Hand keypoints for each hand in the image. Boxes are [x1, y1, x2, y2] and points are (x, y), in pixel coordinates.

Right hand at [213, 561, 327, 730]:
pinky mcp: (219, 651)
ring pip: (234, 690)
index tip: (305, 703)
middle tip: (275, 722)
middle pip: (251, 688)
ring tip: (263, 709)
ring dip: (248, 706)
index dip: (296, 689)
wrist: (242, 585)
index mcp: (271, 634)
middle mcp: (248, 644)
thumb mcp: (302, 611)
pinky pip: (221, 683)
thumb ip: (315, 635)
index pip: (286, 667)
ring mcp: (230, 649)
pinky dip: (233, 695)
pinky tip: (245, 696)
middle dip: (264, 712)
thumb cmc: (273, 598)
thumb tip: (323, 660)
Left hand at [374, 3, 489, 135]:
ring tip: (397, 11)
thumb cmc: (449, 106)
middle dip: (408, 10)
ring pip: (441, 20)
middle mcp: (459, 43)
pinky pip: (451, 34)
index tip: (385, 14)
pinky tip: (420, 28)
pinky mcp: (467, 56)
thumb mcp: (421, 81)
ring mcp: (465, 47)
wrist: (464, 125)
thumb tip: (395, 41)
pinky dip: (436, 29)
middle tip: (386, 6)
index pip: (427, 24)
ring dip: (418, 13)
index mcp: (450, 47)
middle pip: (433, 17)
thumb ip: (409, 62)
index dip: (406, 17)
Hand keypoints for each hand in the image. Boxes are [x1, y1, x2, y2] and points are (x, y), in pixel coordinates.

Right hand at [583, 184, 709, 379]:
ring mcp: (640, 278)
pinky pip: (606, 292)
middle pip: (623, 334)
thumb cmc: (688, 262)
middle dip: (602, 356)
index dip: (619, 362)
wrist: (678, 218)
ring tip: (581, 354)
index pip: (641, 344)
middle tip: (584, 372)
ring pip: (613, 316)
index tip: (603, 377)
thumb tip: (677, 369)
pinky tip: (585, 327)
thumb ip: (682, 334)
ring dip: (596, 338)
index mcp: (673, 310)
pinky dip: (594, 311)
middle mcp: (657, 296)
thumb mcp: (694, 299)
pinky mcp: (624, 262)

§ YOUR INSTRUCTIONS: The records are above. How many lines in them contain the word "hand"? Give the number alone.

§ EXERCISE OUTPUT: 5